La verdad es que resulta difícil predecir el futuro. Mientras hace poco menos de cuatro años, cuando la COVID-19 estaba provocando estragos en la población de Europa y los Estados Unidos, y visto que no respetaba condicion social, algunas de las más disimiles voces, intelectuales, reconocidos economistas, politólogos, académicos y gobernantes, incluso algunos libres de toda sospecha de izquierdismo, advertían que el mundo había llegado demasiado lejos en términos de liberalización económica, privatización de servicios y concentración del ingreso.
Al ver tanta gente postulando por un nuevo contrato social conducente a una sociedad más inclusiva y cohesionada, muchos abrigamos la ilusión de que un cambio positivo en esta dirección estaba en camino. Sin embargo, ahora sabemos que después de la COVID todos los incrementos de ingreso se han concentrado en unas pocas manos.
Lo peor es que dicha tendencia, en vez de empujar los pueblos hacia la búsqueda de mayor equidad, la primera reacción ha sido inclinarlos hacia posiciones extremas de derecha, conducentes a un mayor control del poder por los poderosos y abandono de los de abajo. Pero irremediablemente eso no puede durar mucho.

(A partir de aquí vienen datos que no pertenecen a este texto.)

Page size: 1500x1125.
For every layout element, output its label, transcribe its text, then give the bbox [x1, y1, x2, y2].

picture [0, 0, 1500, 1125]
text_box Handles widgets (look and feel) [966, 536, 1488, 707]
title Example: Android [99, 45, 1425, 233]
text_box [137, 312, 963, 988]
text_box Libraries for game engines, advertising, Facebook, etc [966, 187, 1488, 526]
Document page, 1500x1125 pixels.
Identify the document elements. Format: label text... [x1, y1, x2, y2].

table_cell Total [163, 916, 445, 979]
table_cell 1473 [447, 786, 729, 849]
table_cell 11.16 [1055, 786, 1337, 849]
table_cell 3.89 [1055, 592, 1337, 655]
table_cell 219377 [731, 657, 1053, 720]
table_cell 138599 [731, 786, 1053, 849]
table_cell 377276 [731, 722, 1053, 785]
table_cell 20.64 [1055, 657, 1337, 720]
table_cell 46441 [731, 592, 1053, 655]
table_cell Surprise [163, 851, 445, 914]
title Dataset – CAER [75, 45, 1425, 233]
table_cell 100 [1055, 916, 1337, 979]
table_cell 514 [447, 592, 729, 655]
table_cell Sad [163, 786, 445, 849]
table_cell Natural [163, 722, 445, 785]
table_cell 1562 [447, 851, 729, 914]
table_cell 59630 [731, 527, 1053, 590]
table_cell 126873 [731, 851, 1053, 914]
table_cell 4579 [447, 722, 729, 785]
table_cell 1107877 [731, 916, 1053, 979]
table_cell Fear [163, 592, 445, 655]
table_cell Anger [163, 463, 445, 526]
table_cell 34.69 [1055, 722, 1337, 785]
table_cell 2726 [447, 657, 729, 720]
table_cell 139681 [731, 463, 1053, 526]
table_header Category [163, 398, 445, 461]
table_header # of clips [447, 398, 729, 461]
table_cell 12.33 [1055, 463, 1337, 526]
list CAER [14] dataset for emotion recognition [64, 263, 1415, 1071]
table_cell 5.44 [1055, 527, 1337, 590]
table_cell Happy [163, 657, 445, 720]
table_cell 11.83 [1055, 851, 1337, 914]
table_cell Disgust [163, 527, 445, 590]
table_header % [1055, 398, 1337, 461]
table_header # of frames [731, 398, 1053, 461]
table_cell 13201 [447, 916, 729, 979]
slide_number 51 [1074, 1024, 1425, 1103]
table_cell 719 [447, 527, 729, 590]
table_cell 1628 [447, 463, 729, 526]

El Fondo Monetario Internacional (FMI), en el último número de la revista Finanzas y Desarrollo, así como en su intervención en el Foro Económico Mundial de Davos, llama la atención del mundo sobre el impacto potencial sobre el empleo de la inteligencia artificial.
Es más, calcula que con la IA podría perderse el 60% de los trabajos en los países desarrollados, alrededor del 40% en el caso de las economías emergentes y un 26% en los países de bajos ingresos.
Pero ojo, que los países menos desarrollados se encuentren en “menor riesgo” de perder empleos no significa ninguna ventaja, pues el mismo curso de los acontecimientos los llevará a ser más pobres, ya que no seguirán el ritmo de otros en términos de productividad. Lo que pasa es que habrá poco aliciente para suplantar con robots el arte de limpiar vidrios o vender frutas en las esquinas.
El estudio del Fondo plantea que, a diferencia de cambios tecnológicos anteriores en que los nuevos inventos tendían a desplazar mano de obra de obreros y agricultores, en este caso el mayor impacto podría ocurrir entre los empleados de alta cualificación, profesionales universitarios, habituados a altos salarios.
Es esta la razón por la que resultarían más afectados los países ricos. Mientras tanto, aquellos que logren conservar sus empleos mejorarían su productividad, al disponer de herramientas que facilitarían su labor. Mayor productividad conduce a mayores ingresos, pero ¿para quién?
Los que no logren montarse a la ola se quedarán fuera o tendrán que aceptar empleos precarios, deprimiento más los salarios de los de abajo. En tanto los beneficios de la IA serán apropiados por los estratos más altos, conducirán a una concentración del ingreso más pronunciada, que ahora sí podría llegar a ser intolerable.
Y en los países de bajo ingreso, dado que no tienen la infraestructura ni la fuerza laboral cualificada para aprovechar los beneficios de la IA, se quedarán más rezagados, empeorando la desigualdad entre las naciones.
Si bien mucha gente predice que emergerán otros puestos con requerimiento de nuevas competencias laborales, la verdad es que nadie está seguro de ello, al menos con el mismo nivel de certeza en que desaparecerán empleos profesionales, ni qué decir de taxistas y personal calificado de nivel técnico. Tanto así que el fenómeno está generando serias preocupaciones sobre el modelo de organización social que se estará perfilando hacia el futuro.
La mayor desigualdad que resultaría ahora sí podría ser intolerable porque, si bien las máquinas podrían suplantar a los humanos en la producción de los bienes y servicios, nunca podrían suplantarlos al momento de comprarlos en el supermercado o la tienda.
Una condición fundamental del funcionamiento económico es que se produzca, pero también que se pueda vender la producción. Si las máquinas hacen el trabajo, entonces ¿quién va a cobrar el salario? Y si los dueños se apropian de todo el beneficio, ¿quién comprará la producción?
Las perspectivas de ese futuro plantean, como he dicho antes, que podemos estar en camino de llegar, como nadie lo esperaba, a la contradicción fundamental entre las fuerzas productivas y las relaciones de producción anticipada hace mucho por Carlos Marx. Si la nueva distribución del ingreso que derive resulta insostenible, eso va a implicar necesariamente que las sociedades vayan concibiendo y diseñando nuevos mecanismos de redistribución.
Porque si esta contradicción no se resuelve pacíficamente, entonces se resolverá por medios violentos. Posiblemente, tendrá que buscarse una forma para que el Estado se apropie del excedente que genera la tecnología y, mediante algún mecanismo, lo distribuya masivamente a la población. Una especie de pacto fiscal, ahora de alcance mundial.